Does it not ensure that clubs trade in a sustainable way?


Would the european union stop a corner shop owner that won the lottery from building a chain of stores to compete with Tescos/Asda etc. if he was making a loss every year?

Not at all. As long as he was paying his employees on time and in full they would say nothing about it.

Same same.
 
It's an ingenous mechanism to protect the elite. How else do you explain a system that allows debt, but doesn't allow a benefactor to build a club with his own money?

Of course you can argue that clubs should be run according to their means, but how does this allow anyone to challenge the status quo?

Oh the irony of having the word 'fair' in there.
 
Yes, it's quite easy under the current self-sustained Champions League oligarchy. Getting into the Champions League means lots of money. That money then goes towards making sure you can get qualification the next year and so on. FFP makes it impossible to break that cycle by gambling your way in by 'speculating to accumulate' i.e. spending more to begin with. Basically this arrangement enshrines a European super elite and confines everyone else to mediocrity.

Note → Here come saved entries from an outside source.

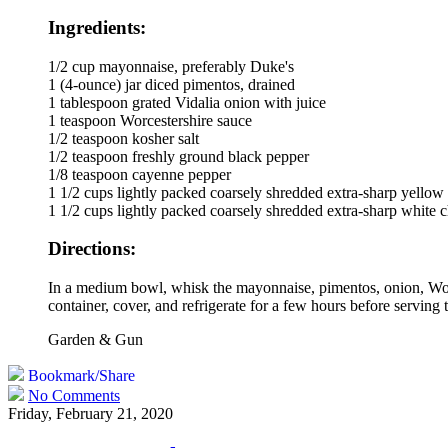
Ingredients:
1/2 cup mayonnaise, preferably Duke's
1 (4-ounce) jar diced pimentos, drained
1 tablespoon grated Vidalia onion with juice
1 teaspoon Worcestershire sauce
1/2 teaspoon kosher salt
1/2 teaspoon freshly ground black pepper
1/8 teaspoon cayenne pepper
1 1/2 cups lightly packed coarsely shredded extra-sharp yellow
1 1/2 cups lightly packed coarsely shredded extra-sharp white 
Directions:
In a medium bowl, whisk the mayonnaise, pimentos, onion, Worce
container, cover, and refrigerate for a few hours before serving
Garden & Gun
Bookmark/Share
No Comments
Friday, February 21, 2020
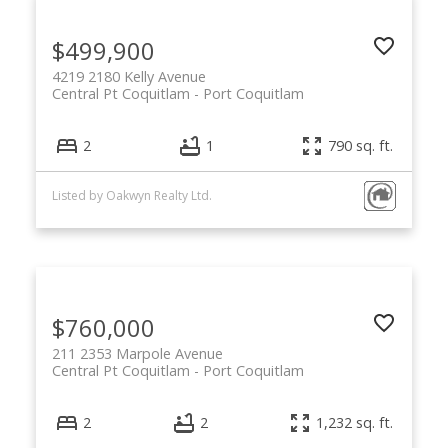
$499,900
4219 2180 Kelly Avenue
Central Pt Coquitlam
Port Coquitlam
2
1
790 sq. ft.
Listed by Oakwyn Realty Ltd.
$760,000
211 2353 Marpole Avenue
Central Pt Coquitlam
Port Coquitlam
2
2
1,232 sq. ft.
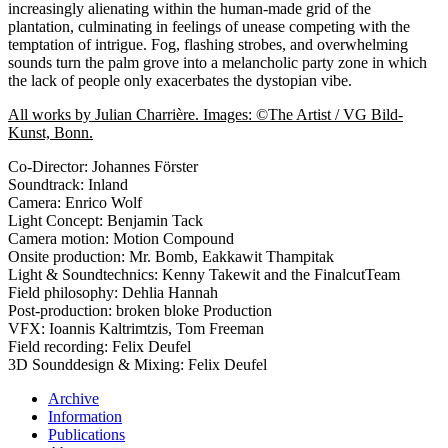
increasingly alienating within the human-made grid of the
plantation, culminating in feelings of unease competing with the
temptation of intrigue. Fog, flashing strobes, and overwhelming
sounds turn the palm grove into a melancholic party zone in which
the lack of people only exacerbates the dystopian vibe.
All works by Julian Charrière. Images: ©The Artist / VG Bild-
Kunst, Bonn.
Co-Director: Johannes Förster
Soundtrack: Inland
Camera: Enrico Wolf
Light Concept: Benjamin Tack
Camera motion: Motion Compound
Onsite production: Mr. Bomb, Eakkawit Thampitak
Light & Soundtechnics: Kenny Takewit and the FinalcutTeam
Field philosophy: Dehlia Hannah
Post-production: broken bloke Production
VFX: Ioannis Kaltrimtzis, Tom Freeman
Field recording: Felix Deufel
3D Sounddesign & Mixing: Felix Deufel
Archive
Information
Publications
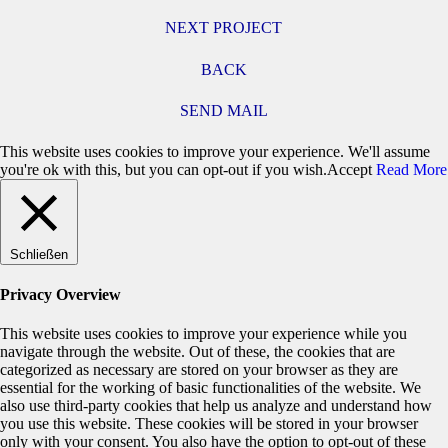
NEXT PROJECT
BACK
SEND MAIL
This website uses cookies to improve your experience. We'll assume
you're ok with this, but you can opt-out if you wish.
Accept
Read More
Schließen
Privacy Overview
This website uses cookies to improve your experience while you
navigate through the website. Out of these, the cookies that are
categorized as necessary are stored on your browser as they are
essential for the working of basic functionalities of the website. We
also use third-party cookies that help us analyze and understand how
you use this website. These cookies will be stored in your browser
only with your consent. You also have the option to opt-out of these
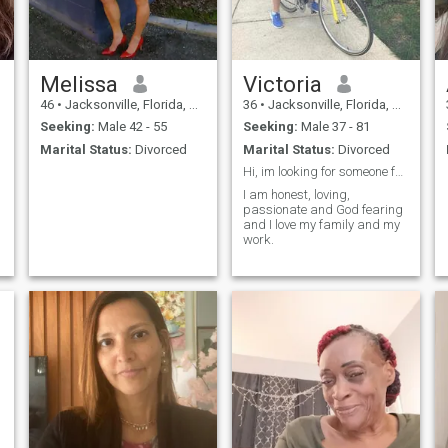
who has journeyed through
life’s ups and downs and still
love and laugh every day.
Livin’ in the country and in
process of creating a farm
life. I am well-traveled and
Melissa
Victoria
am filled with love, honor,
46
•
Jacksonville, Florida, United States
36
•
Jacksonville, Florida, United States
humor, and compassion.
Mother of six with only two
Seeking:
Male 42 - 55
Seeking:
Male 37 - 81
left at home; going on 16 and
Marital Status:
Divorced
Marital Status:
Divorced
3.
Hi, im looking for someone faithful
I am honest, loving,
passionate and God fearing
and I love my family and my
work.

It also says nothing about debt or an owner/s loading a club with debt, you simply have to be able to pay the interest. So a club loaded with massive debts (the rags) is considered healthier than City, a club with lower ticket prices, award-winning community scheme and massive investment in the local area. Arsenal is also considered very healthy by these standards. The fact that they've got fans protesting outside the grounds (rightfully so) against ridiculous ticket prices is completely irrelevant to them and of course it would be; UEFA think it's fair game to charge people £176 minimum to see the Champions League final.

UEFA are a bolus of self-appointed wankers who couldn't give two fucks about the fans or about non-elite clubs. Their interests are extraordinarily narrow; making sure the world's most marketable teams get into their competition; selling advertising space in their competition for all that it's worth.
 
In principal yes, and if it had been put in place 20 years ago then it would be hard to disagree with you.

However, putting it in place after the usual teams have had 20 years of Champions League money isn't fair. For the most part they benefited and prospered from being in the right place at the right time (Leeds, who fucked it up, being the obvious exception).

You only have to look at the Premier League to see what the Champions League money has done. In the last 15 years 7 teams have finished in the top 3. The 15 years before that it was something like 15 teams. They turned football into a business, and an elite set of clubs have benefited. To then go againsts the principals of business (that basically someone can invest what the hell they like) is ridiculous. It's clearly an attempt to protect the position of the elite clubs (and prevent a breakaway).
 
Have a look on the Daily Mail website (I know, I know) and look for Martin Samuel's columns on it. He explains the reasons why it is wrong in a far more eloquent way than I can ever do. In basic terms he says its the equivelent of raising a drawbridge on the teams that arent in the champions league when it comes in to force as the only way to generate enough turnover to get in to the champions league is pretty much by being in it.
 
I think fundamentally, a sporting body cannot dictate how a multi million pound business is actually run. However it can lay down rules and criteria for participation in a competition it organises.

Whether that can stretch to business models used would be a matter for the courts to decide I'd imagine.